2) The first Christmas Seal Checklist from May 1928 Scott's Monthly Journal. By 1935, Christmas Seals were included in Scott's Specialized Catalog of US Postage Stamps. See 01-28-1015 News item.
Early Christmas Seal Dealers
One of the earliest Christmas Seal dealers was a well known stamp dealer, A. W. Dunning, who was written about by philatelic historian, Herman Herst. In the 1930's Elmer Long dealt in stamps as well as Christmas Seals. Vernon Bressler worked for Long, and eventually purchased his Christmas Seal inventory. Vernon Bressler was a well known Christmas Seal dealer for decades, working into the 1990's. A copy of his 1969-70 Christmas Seal Handbook was submitted by CS&CSS member, George Painter. Bressler, and Long before him used illustrations by professional cartoonist, Couthard.
Many members of the Christmas Seal & Charity stamp society were also dealers.

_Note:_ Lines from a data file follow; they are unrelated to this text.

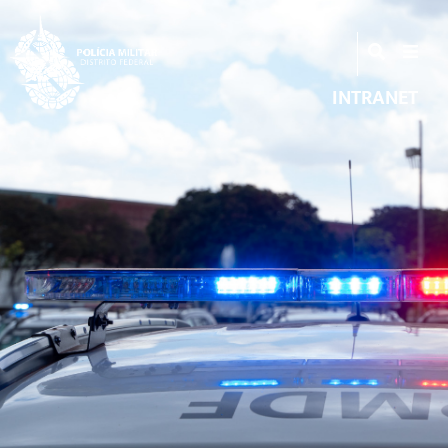
INTRANET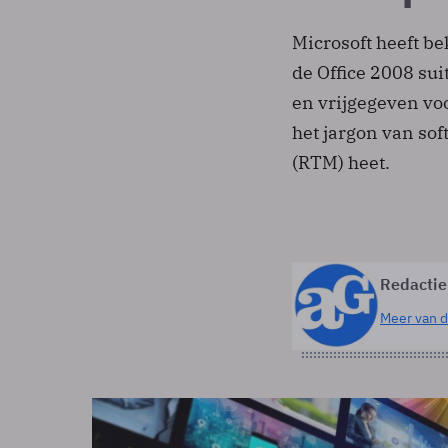
Microsoft heeft b
de Office 2008 su
en vrijgegeven voo
het jargon van so
(RTM) heet.
Redactie
Meer van d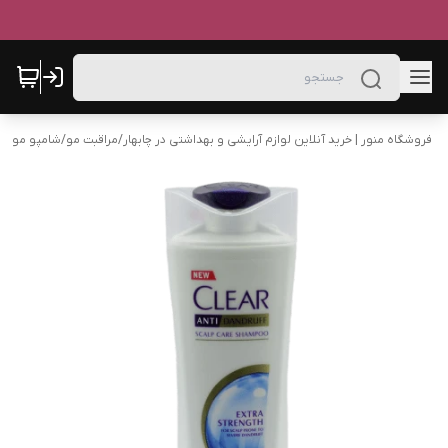
فروشگاه منور | خرید آنلاین لوازم آرایشی و بهداشتی در چابهار
/
مراقبت مو
/
شامپو مو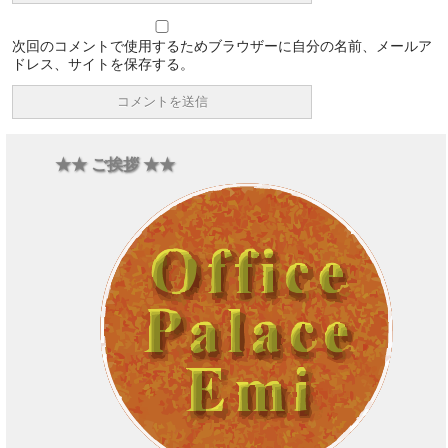
次回のコメントで使用するためブラウザーに自分の名前、メールア
ドレス、サイトを保存する。
★★ ご挨拶 ★★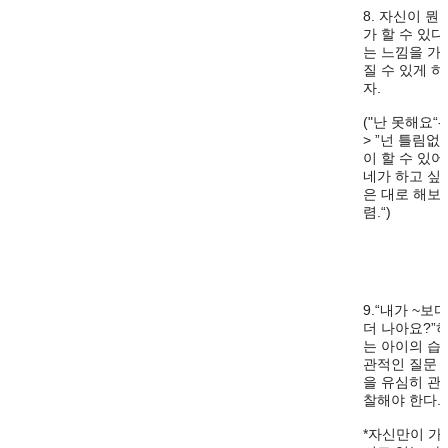
8. 자신이 뭔
가 할 수 있다
는 느낌을 가
질 수 있게 하
자.
("난 못해요“-
> ”넌 틀림없
이 할 수 있어
네가 하고 싶
은 대로 해보
렴.“)
9.“내가 ~보다
더 나아요?”
는 아이의 습
관적인 질문
을 유심히 관
찰해야 한다.
*자신만이 가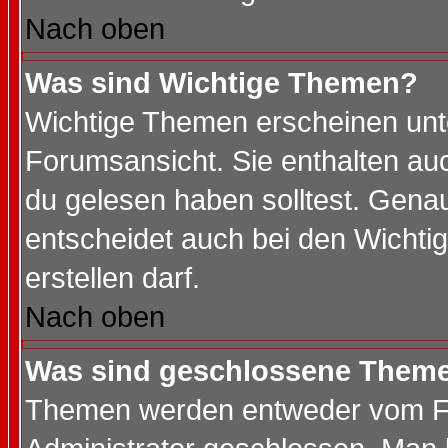
Nach oben
Was sind Wichtige Themen?
Wichtige Themen erscheinen unt
Forumsansicht. Sie enthalten auc
du gelesen haben solltest. Gena
entscheidet auch bei den Wichti
erstellen darf.
Nach oben
Was sind geschlossene Them
Themen werden entweder vom F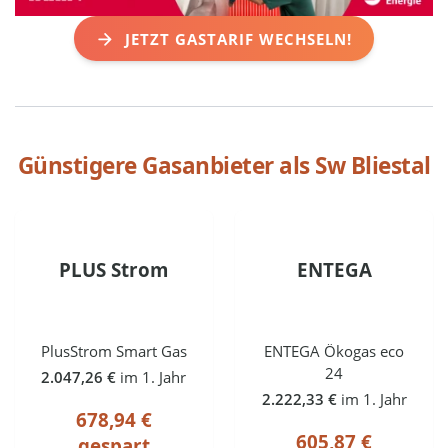
JETZT GASTARIF WECHSELN!
Günstigere Gasanbieter als
Sw Bliestal
PLUS Strom
ENTEGA
PlusStrom Smart Gas
ENTEGA Ökogas eco
24
2.047,26 €
im 1. Jahr
2.222,33 €
im 1. Jahr
678,94 €
605,87 €
gespart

Amy Ellen Davis, and Charles Lorenz, who ran a collector service for the National Tuberculosis Association, before purchasing the inventory, were two of them.
Rare California Local Tied On
So far, this seal is more rare mint than tied on. With less than five known copies, still many collectors would prefer a tied on. The 1909 Santa Barbara US local TB seal was not discovered until the late 1970's. The same seal exists with other California city names. This was discovered on eBay. Unfortunately for the seller, the primary illustration was a rather ordinary picture postcard.
Seal News Table of Contents for Back Issues
This ongoing project of our Seal News Editor, David Teisler, is making our journal more useful. As new issues of Seal News are released, the project is expanding, and includes, issue, page, author, date, and title of scholarly articles.
The 'Seal News Table of Contents for Back Issues' project is not to be confused with early Seal News indexes which covered the period of 1947 through 1988. These early indexes, mostly written by past Seal News Editor Ray Mosbaugh, primarily contained information on seal issues by date and society, as well as the name of the collector that reported them. They were published in December or January between 1960 and 1989, and are useful to anyone writing a catalog of seals.